Gabriele Hammermann, [Director of Dachau Concentration Camp Memorial], said Monday. “We have irregular guard patrols six to seven times per night at the camp, but all of the former concentration camps in Germany have so far not installed cameras, as we do not want to make these locations once again a high-security facility in respect for the deceased.”

The theft happened while the guards were patrolling sometime between 11:45 PM Saturday and 5:30 AM Sunday. The thieves, and there had to have been at least two of them, scaled the outer gate to reach the wrought iron one, then removed the entire door that carries the slogan off its hinges. They then had the heft it back over the outer gate. Because it’s six-and-a-half-feet high, three feet wide and weighs an estimated 225 pounds, the thieves must have had a getaway vehicle.

Police and state security are investigating the theft. They have appealed to anyone who might have seen a vehicle or suspicious people in the area Sunday morning to come forward with any information. Authorities suspect it may be a politically motivated act by right-wing extremists, although a commissioned theft is certainly possible. It has happened before.

The large “Arbeit Macht Frei” sign above the entrance to Auschwitz was stolen in December of 2009 only to be recovered less than 72 hours later. The thieves were Polish men hired by Swedish neo-Nazi Anders Högström who claimed to have acted solely as a middle man but ultimately pleaded guilty to masterminding the theft and was sentenced to serve two years and eight months in a Swedish prison.

I think this theft is slightly less likely to have been a deranged collector because the sign is not actually original. Dachau was the first concentration camp opened by the Nazi government on March 22nd, 1933, less than two months after Hitler was appointed chancellor of Germany on January 30th. It was built on the site of an abandoned munitions factory on the outskirts of the Bavarian town of Dachau, 10 miles northwest of Munich, as a forced labour camp for political prisoners. One of those political prisoners, Communist Karl Röder, was ordered to craft the iron lettering by the SS in 1936. Röder’s sign was removed after the war. A replica was installed in its place when the memorial was created in 1965.

That does not diminish the symbolic significance of the theft. Dr. Gabriele Hammermann considers it a:

“deliberate, reprehensible attempt to deny and obliterate the memory of the crimes committed in this place. The assault on this relict of highly symbolic importance demonstrates a new dimension, since it is an attempt to demolish the memorial at its very core.”

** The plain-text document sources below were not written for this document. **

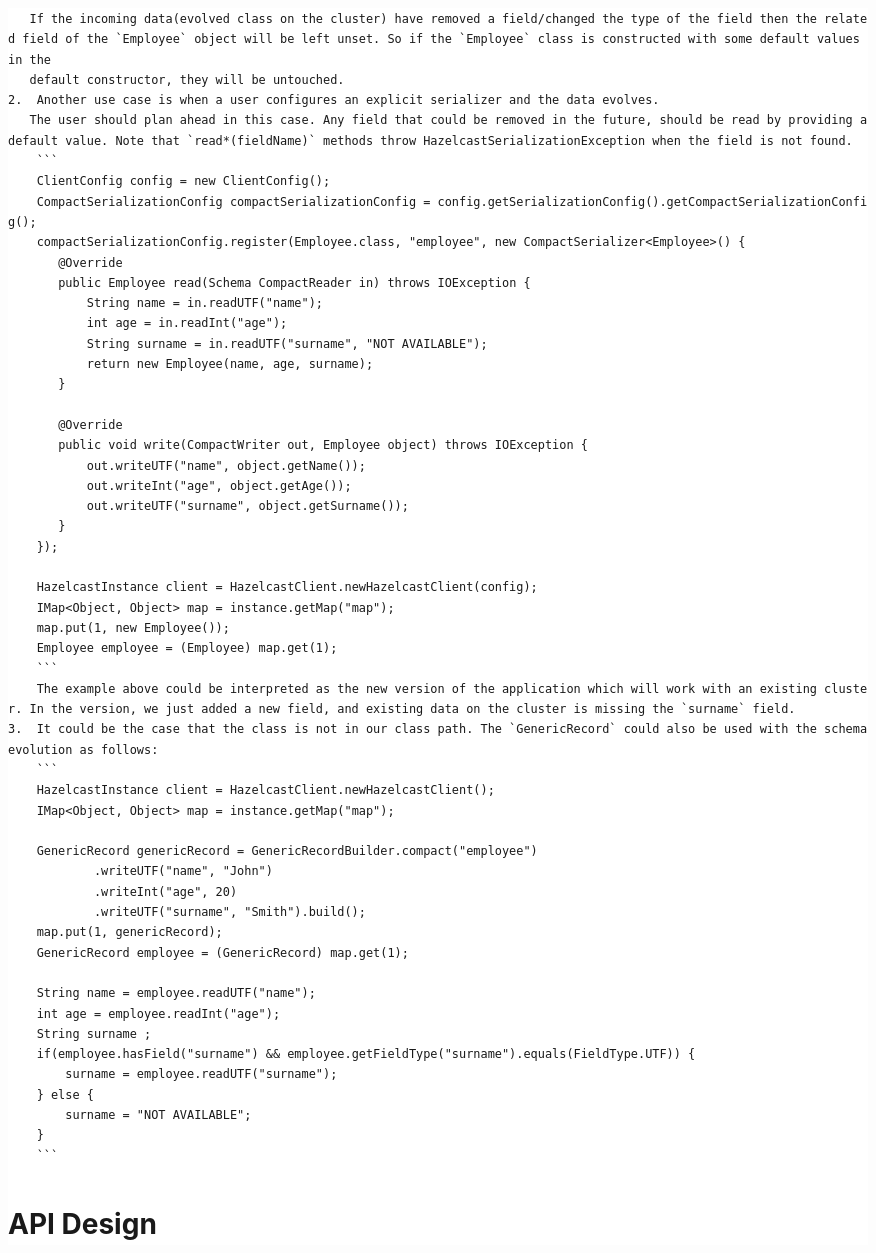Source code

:        If the incoming data(evolved class on the cluster) have removed a field/changed the type of the field then the related field of the `Employee` object will be left unset. So if the `Employee` class is constructed with some default values in the 
       default constructor, they will be untouched.  
    2.  Another use case is when a user configures an explicit serializer and the data evolves.    
       The user should plan ahead in this case. Any field that could be removed in the future, should be read by providing a default value. Note that `read*(fieldName)` methods throw HazelcastSerializationException when the field is not found.   
        ```
        ClientConfig config = new ClientConfig();
        CompactSerializationConfig compactSerializationConfig = config.getSerializationConfig().getCompactSerializationConfig();
        compactSerializationConfig.register(Employee.class, "employee", new CompactSerializer<Employee>() {
           @Override
           public Employee read(Schema CompactReader in) throws IOException {
               String name = in.readUTF("name");
               int age = in.readInt("age");
               String surname = in.readUTF("surname", "NOT AVAILABLE");
               return new Employee(name, age, surname);                              
           }
        
           @Override
           public void write(CompactWriter out, Employee object) throws IOException {
               out.writeUTF("name", object.getName());
               out.writeInt("age", object.getAge());
               out.writeUTF("surname", object.getSurname());
           }
        });
        
        HazelcastInstance client = HazelcastClient.newHazelcastClient(config);
        IMap<Object, Object> map = instance.getMap("map");
        map.put(1, new Employee());
        Employee employee = (Employee) map.get(1);
        ```
        The example above could be interpreted as the new version of the application which will work with an existing cluster. In the version, we just added a new field, and existing data on the cluster is missing the `surname` field.
    3.  It could be the case that the class is not in our class path. The `GenericRecord` could also be used with the schema evolution as follows:
        ```
        HazelcastInstance client = HazelcastClient.newHazelcastClient();
        IMap<Object, Object> map = instance.getMap("map");

        GenericRecord genericRecord = GenericRecordBuilder.compact("employee")
                .writeUTF("name", "John")
                .writeInt("age", 20)
                .writeUTF("surname", "Smith").build();
        map.put(1, genericRecord);
        GenericRecord employee = (GenericRecord) map.get(1);

        String name = employee.readUTF("name");
        int age = employee.readInt("age");
        String surname ;
        if(employee.hasField("surname") && employee.getFieldType("surname").equals(FieldType.UTF)) {
            surname = employee.readUTF("surname");
        } else {
            surname = "NOT AVAILABLE";
        }
        ```      
# API Design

More than 200,000 people — political prisoners, Jews, homosexuals, gyspies, clergy, reistance fighters, POWs (mainly Poles) — from all over Europe were imprisoned at Dachau in its 12 years of operation. More than 40,000 died from starvation, disease, torture, executions and death marches before US Army forces liberated the camp on April 29, 1945. Today Dachau has the most visitors of any concentration camp memorial in Germany, approximately 800,000 a year.